Com o presidente Rafael Correa foi diferente. Candidato, ele satanizou a forma como o Equador se endividou. Presidente, constituiu uma comissão para auditar a dívida externa, contraída entre 1976 e 2006, tomando o cuidado de escolher pessoas politicamente comprometidas para examinar uma questão eminentemente técnica, dos pontos de vista financeiro e jurídico. O resultado, como não poderia deixar de ser, foi que a comissão descobriu ter havido uma imensa conspiração entre organismos multilaterais, bancos com atuação internacional e autoridades equatorianas - de todos os governos, destes últimos 30 anos - para afogar o país numa dívida que hoje chega a US$ 10 bilhões.
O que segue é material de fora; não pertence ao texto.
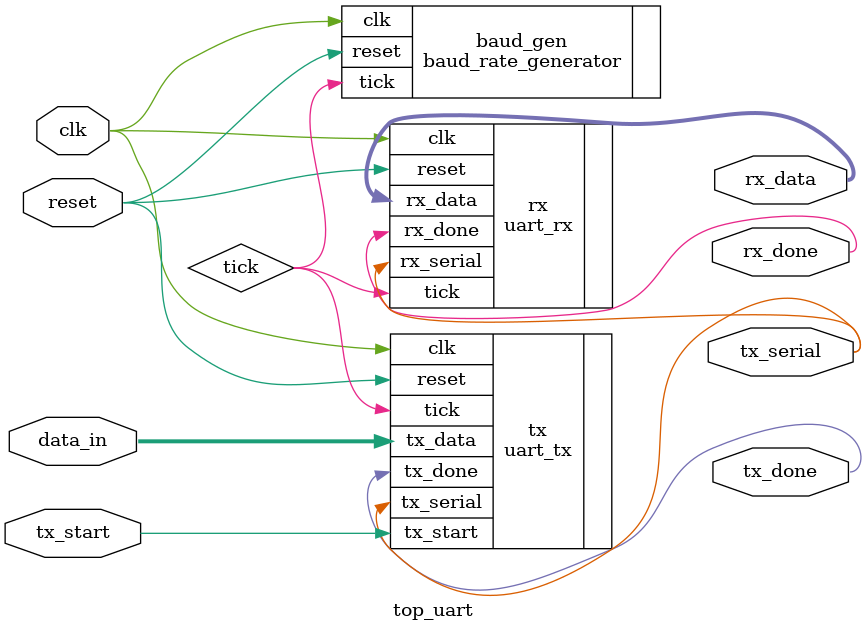
<source format=v>
`timescale 1ns / 1ps


module top_uart (
    input  wire       clk,
    input  wire       reset,
    input  wire       tx_start,
    input  wire [7:0] data_in,
    output wire       tx_serial,
    output wire       tx_done,
    output wire       rx_done,
    output wire [7:0] rx_data
);

    wire tick;

    baud_rate_generator #(
        .CLK_FREQ(50_000_000),
        .BAUD_RATE(115200)
    ) baud_gen (
        .clk(clk),
        .reset(reset),
        .tick(tick)
    );

    uart_tx tx (
        .clk(clk),
        .reset(reset),
        .tx_start(tx_start),
        .tick(tick),
        .tx_data(data_in),
        .tx_serial(tx_serial),
        .tx_done(tx_done)
    );

    uart_rx rx (
        .clk(clk),
        .reset(reset),
        .rx_serial(tx_serial),
        .tick(tick),
        .rx_data(rx_data),
        .rx_done(rx_done)
    );
endmodule

</source>
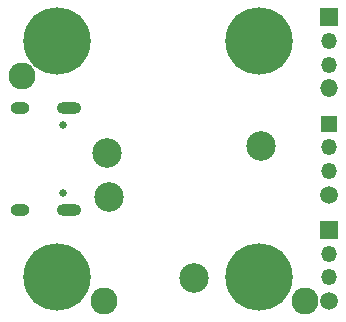
<source format=gbr>
%TF.GenerationSoftware,KiCad,Pcbnew,8.0.1*%
%TF.CreationDate,2024-04-13T19:43:34-04:00*%
%TF.ProjectId,USB-C-3-way-splitter,5553422d-432d-4332-9d77-61792d73706c,rev?*%
%TF.SameCoordinates,Original*%
%TF.FileFunction,Soldermask,Bot*%
%TF.FilePolarity,Negative*%
%FSLAX46Y46*%
G04 Gerber Fmt 4.6, Leading zero omitted, Abs format (unit mm)*
G04 Created by KiCad (PCBNEW 8.0.1) date 2024-04-13 19:43:34*
%MOMM*%
%LPD*%
G01*
G04 APERTURE LIST*
%ADD10C,5.700000*%
%ADD11R,1.350000X1.350000*%
%ADD12O,1.350000X1.350000*%
%ADD13C,1.500000*%
%ADD14R,1.500000X1.500000*%
%ADD15O,1.500000X1.500000*%
%ADD16C,2.286000*%
%ADD17C,0.650000*%
%ADD18O,2.100000X1.000000*%
%ADD19O,1.600000X1.000000*%
%ADD20C,2.500000*%
G04 APERTURE END LIST*
D10*
%TO.C,H4*%
X20100000Y-10000000D03*
%TD*%
D11*
%TO.C,J3*%
X26000000Y3000000D03*
D12*
X26000000Y1000000D03*
X26000000Y-1000000D03*
D13*
X26000000Y-3000000D03*
%TD*%
D10*
%TO.C,H2*%
X3000000Y-10000000D03*
%TD*%
D14*
%TO.C,J2*%
X26000000Y12000000D03*
D12*
X26000000Y10000000D03*
X26000000Y8000000D03*
D15*
X26000000Y6000000D03*
%TD*%
D16*
%TO.C,H7*%
X24000000Y-12000000D03*
%TD*%
%TO.C,H6*%
X7000000Y-12000000D03*
%TD*%
D10*
%TO.C,H1*%
X3000000Y10000000D03*
%TD*%
D17*
%TO.C,J1*%
X3500000Y2890000D03*
X3500000Y-2890000D03*
D18*
X4030000Y4320000D03*
D19*
X-150000Y4320000D03*
D18*
X4030000Y-4320000D03*
D19*
X-150000Y-4320000D03*
%TD*%
D10*
%TO.C,H3*%
X20100000Y10000000D03*
%TD*%
D14*
%TO.C,J4*%
X26000000Y-6000000D03*
D12*
X26000000Y-8000000D03*
X26000000Y-10000000D03*
D13*
X26000000Y-12000000D03*
%TD*%
D16*
%TO.C,H5*%
X0Y7000000D03*
%TD*%
D20*
%TO.C,TP4*%
X14550000Y-10050000D03*
%TD*%
%TO.C,TP2*%
X7350000Y-3250000D03*
%TD*%
%TO.C,TP3*%
X20250000Y1150000D03*
%TD*%
%TO.C,TP1*%
X7200000Y500000D03*
%TD*%
M02*

</source>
De posse do relatório da comissão, Rafael Correa mandou formar uma rede de rádio e televisão e anunciou, primeiro, uma moratória técnica de 30 dias, suspendendo o pagamento dos juros dos bônus Global 2012, no valor de US$ 30,6 milhões, enquanto decide que medidas legais tomará em relação ao restante da dívida. A ameaça é estender a moratória a toda a dívida. Em segundo lugar, anunciou que estava recorrendo à Corte de Arbitragem da Câmara de Comércio Internacional para não pagar um empréstimo de US$ 286,8 milhões contraído pela estatal equatoriana de energia com o BNDES para que a Odebrecht pudesse construir a Hidrelétrica de San Francisco.

Já afirmamos nesta página que, ao expulsar a Odebrecht e Furnas do Equador, ameaçando, ao mesmo tempo, não pagar o BNDES, Rafael Correa queria fazer o melhor negócio do mundo: ficar com a usina - que, depois de feitos os consertos necessários, funciona a plena carga - sem pagar o saldo do financiamento, que não é pequeno. Na verdade, ele quer mais. Pretende dar o calote em todos os credores do Equador. E, assim como pouco se abalou com a reação do governo brasileiro, que tardou, mas veio na forma da chamada a Brasília do seu embaixador em Quito, não teme a reação da comunidade financeira internacional, pois, como altos funcionários equatorianos disseram, a Venezuela do caudilho Hugo Chávez está aí, para fornecer os dólares que os bancos internacionais deixarão de enviar ao país.